▸ Material supplied:
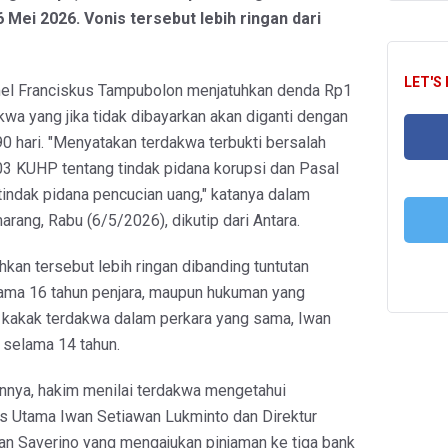
 Mei 2026. Vonis tersebut lebih ringan dari
LET'S
l Franciskus Tampubolon menjatuhkan denda Rp1
kwa yang jika tidak dibayarkan akan diganti dengan
0 hari. "Menyatakan terdakwa terbukti bersalah
3 KUHP tentang tindak pidana korupsi dan Pasal
FA
indak pidana pencucian uang," katanya dalam
rang, Rabu (6/5/2026), dikutip dari Antara.
hkan tersebut lebih ringan dibanding tuntutan
T
ama 16 tahun penjara, maupun hukuman yang
p kakak terdakwa dalam perkara yang sama, Iwan
 selama 14 tahun.
nya, hakim menilai terdakwa mengetahui
s Utama Iwan Setiawan Lukminto dan Direktur
n Saverino yang mengajukan pinjaman ke tiga bank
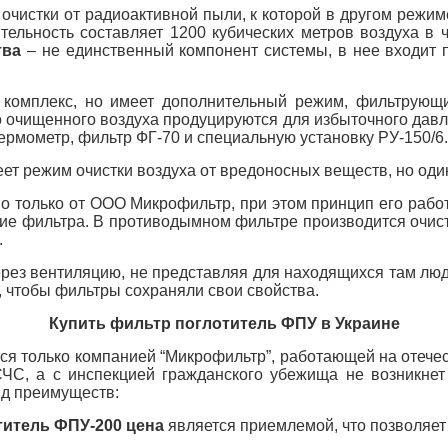
 очистки от радиоактивной пыли, к которой в другом режи
тельность составляет 1200 кубических метров воздуха в 
тва
– не единственный компонент системы, в нее входит п
й комплекс, но имеет дополнительный режим, фильтрующ
о очищенного воздуха продуцируются для избыточного дав
ермометр, фильтр ФГ-70 и специальную установку РУ-150/6.
еет режим очистки воздуха от вредоносных веществ, но од
 только от ООО Микрофильтр, при этом принцип его рабо
ие фильтра. В противодымном фильтре производится очистк
.
ез вентиляцию, не представляя для находящихся там люде
 чтобы фильтры сохраняли свои свойства.
Купить фильтр поглотитель ФПУ в Украине
я только компанией “Микрофильтр”, работающей на отечест
СЧС, а с инспекцией гражданского убежища не возникне
ряд преимуществ:
титель ФПУ-200 цена
является приемлемой, что позволяет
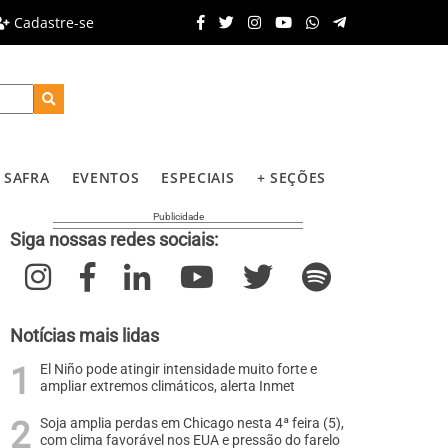
Cadastre-se
SAFRA
EVENTOS
ESPECIAIS
+ SEÇÕES
Siga nossas redes sociais:
Notícias mais lidas
El Niño pode atingir intensidade muito forte e
ampliar extremos climáticos, alerta Inmet
Soja amplia perdas em Chicago nesta 4ª feira (5),
com clima favorável nos EUA e pressão do farelo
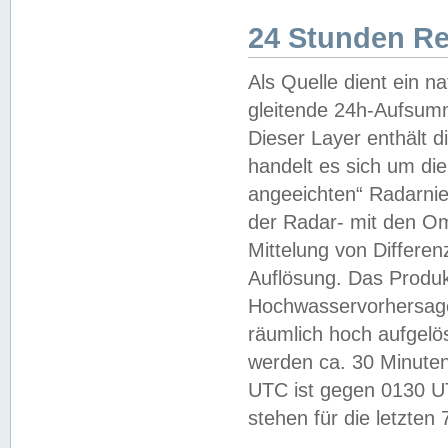
24 Stunden R
Als Quelle dient ein n
gleitende 24h-Aufsum
Dieser Layer enthält
handelt es sich um di
angeeichten“ Radarnie
der Radar- mit den O
Mittelung von Differe
Auflösung. Das Produk
Hochwasservorhersagez
räumlich hoch aufgelö
werden ca. 30 Minuten
UTC ist gegen 0130 UTC
stehen für die letzten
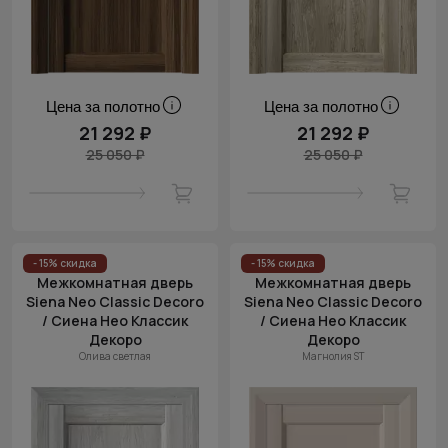
Цена за полотно
Цена за полотно
21 292 ₽
21 292 ₽
25 050 ₽
25 050 ₽
- 15% скидка
- 15% скидка
Межкомнатная дверь
Межкомнатная дверь
Siena Neo Classic Decoro
Siena Neo Classic Decoro
/ Сиена Нео Классик
/ Сиена Нео Классик
Декоро
Декоро
Олива светлая
Магнолия ST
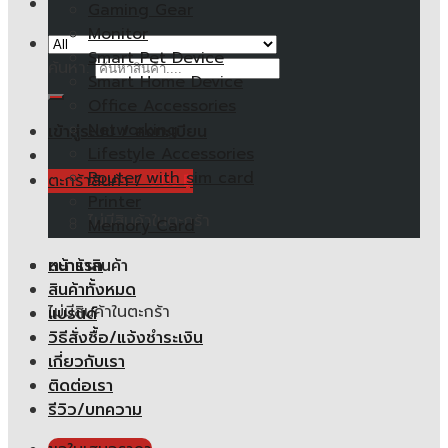
Gaming Gear
Monitor
Smart Pet Device
ค้นหา:
Smart Home Device
Office Accessories
Networking
เข้าสู่ระบบ / ลงทะเบียน
Lifestyle Accessories
Router with sim card
ตะกร้าสินค้า /
0.00
฿
Printer
ไม่มีสินค้าในตะกร้า
Memory Card
หน้าแรก
ตะกร้าสินค้า
สินค้าทั้งหมด
ไม่มีสินค้าในตะกร้า
แบรนด์
วิธีสั่งซื้อ/แจ้งชำระเงิน
เกี่ยวกับเรา
ติดต่อเรา
รีวิว/บทความ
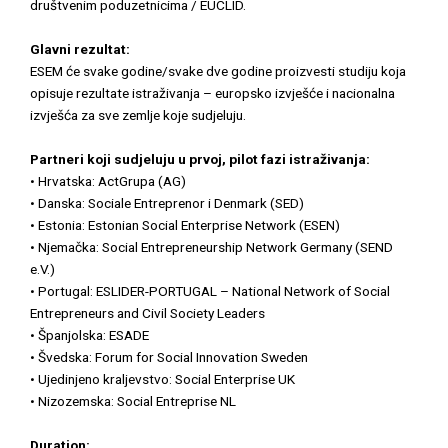
društvenim poduzetnicima / EUCLID.
Glavni rezultat:
ESEM će svake godine/svake dve godine proizvesti studiju koja
opisuje rezultate istraživanja – europsko izvješće i nacionalna
izvješća za sve zemlje koje sudjeluju.
Partneri koji sudjeluju u prvoj, pilot fazi istraživanja:
• Hrvatska: ActGrupa (AG)
• Danska: Sociale Entreprenor i Denmark (SED)
• Estonia: Estonian Social Enterprise Network (ESEN)
• Njemačka: Social Entrepreneurship Network Germany (SEND
e.V.)
• Portugal: ESLIDER-PORTUGAL – National Network of Social
Entrepreneurs and Civil Society Leaders
• Španjolska: ESADE
• Švedska: Forum for Social Innovation Sweden
• Ujedinjeno kraljevstvo: Social Enterprise UK
• Nizozemska: Social Entreprise NL
Duration:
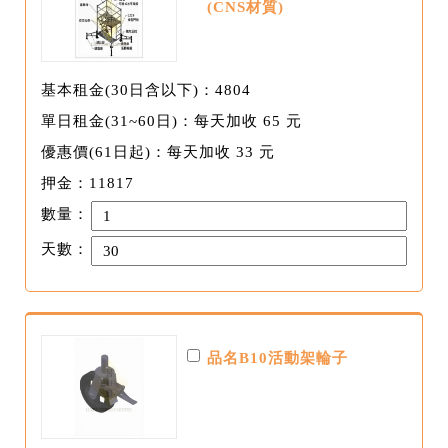
(CNS材質)
基本租金(30日含以下)：4804
單日租金(31~60日)：每天加收 65 元
優惠價(61日起)：每天加收 33 元
押金：11817
數量：
天數：
品名B10活動架輪子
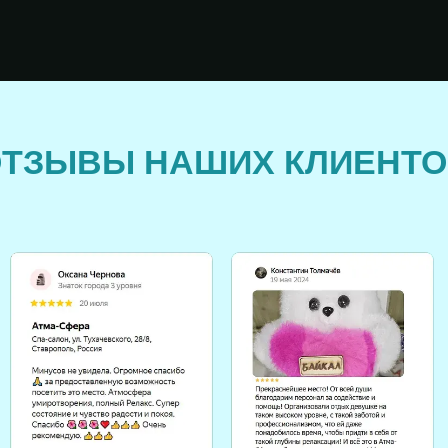
ЫВЫ НАШИХ КЛИЕНТОВ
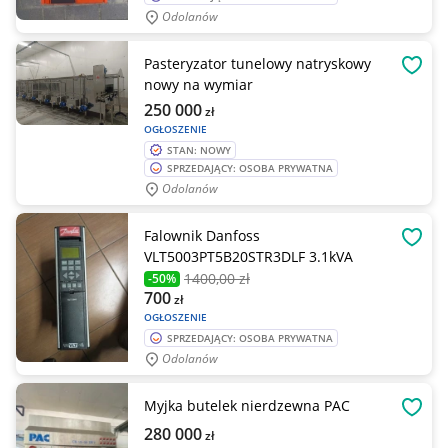
Odolanów
Pasteryzator tunelowy natryskowy
OBSE
nowy na wymiar
250 000
zł
OGŁOSZENIE
STAN: NOWY
SPRZEDAJĄCY: OSOBA PRYWATNA
Odolanów
Falownik Danfoss
OBSE
VLT5003PT5B20STR3DLF 3.1kVA
1400
,00 zł
-50%
700
zł
OGŁOSZENIE
SPRZEDAJĄCY: OSOBA PRYWATNA
Odolanów
Myjka butelek nierdzewna PAC
OBSE
280 000
zł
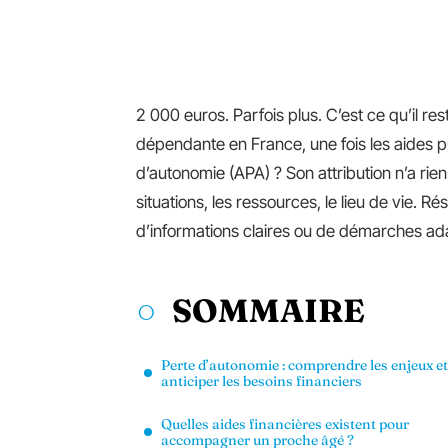
2 000 euros. Parfois plus. C’est ce qu’il 
dépendante en France, une fois les aides p
d’autonomie (APA) ? Son attribution n’a rie
situations, les ressources, le lieu de vie. Rés
d’informations claires ou de démarches ad
SOMMAIRE
Perte d’autonomie : comprendre les enjeux et
anticiper les besoins financiers
Quelles aides financières existent pour
accompagner un proche âgé ?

▸ Work to be completed: Could the lines from the top of the material through the line with "Hochwasservorhersagez" be repeated exactly, pictures left out?

▸ Answer section:
 Mei 2026. Vonis tersebut lebih ringan dari
LET'S
l Franciskus Tampubolon menjatuhkan denda Rp1
kwa yang jika tidak dibayarkan akan diganti dengan
0 hari. "Menyatakan terdakwa terbukti bersalah
3 KUHP tentang tindak pidana korupsi dan Pasal
FA
indak pidana pencucian uang," katanya dalam
rang, Rabu (6/5/2026), dikutip dari Antara.
hkan tersebut lebih ringan dibanding tuntutan
T
ama 16 tahun penjara, maupun hukuman yang
p kakak terdakwa dalam perkara yang sama, Iwan
 selama 14 tahun.
nya, hakim menilai terdakwa mengetahui
s Utama Iwan Setiawan Lukminto dan Direktur
n Saverino yang mengajukan pinjaman ke tiga bank
 очистки от радиоактивной пыли, к которой в другом режи
тельность составляет 1200 кубических метров воздуха в 
тва
– не единственный компонент системы, в нее входит п
й комплекс, но имеет дополнительный режим, фильтрующ
о очищенного воздуха продуцируются для избыточного дав
ермометр, фильтр ФГ-70 и специальную установку РУ-150/6.
еет режим очистки воздуха от вредоносных веществ, но од
 только от ООО Микрофильтр, при этом принцип его рабо
ие фильтра. В противодымном фильтре производится очистк
.
ез вентиляцию, не представляя для находящихся там люде
 чтобы фильтры сохраняли свои свойства.
Купить фильтр поглотитель ФПУ в Украине
я только компанией “Микрофильтр”, работающей на отечест
СЧС, а с инспекцией гражданского убежища не возникне
ряд преимуществ:
титель ФПУ-200 цена
является приемлемой, что позволяет
Cadastre-se
SAFRA
EVENTOS
ESPECIAIS
+ SEÇÕES
Siga nossas redes sociais:
Notícias mais lidas
El Niño pode atingir intensidade muito forte e
ampliar extremos climáticos, alerta Inmet
Soja amplia perdas em Chicago nesta 4ª feira (5),
com clima favorável nos EUA e pressão do farelo
24 Stunden R
Als Quelle dient ein n
gleitende 24h-Aufsum
Dieser Layer enthält
handelt es sich um di
angeeichten“ Radarnie
der Radar- mit den O
Mittelung von Differe
Auflösung. Das Produk
Hochwasservorhersagez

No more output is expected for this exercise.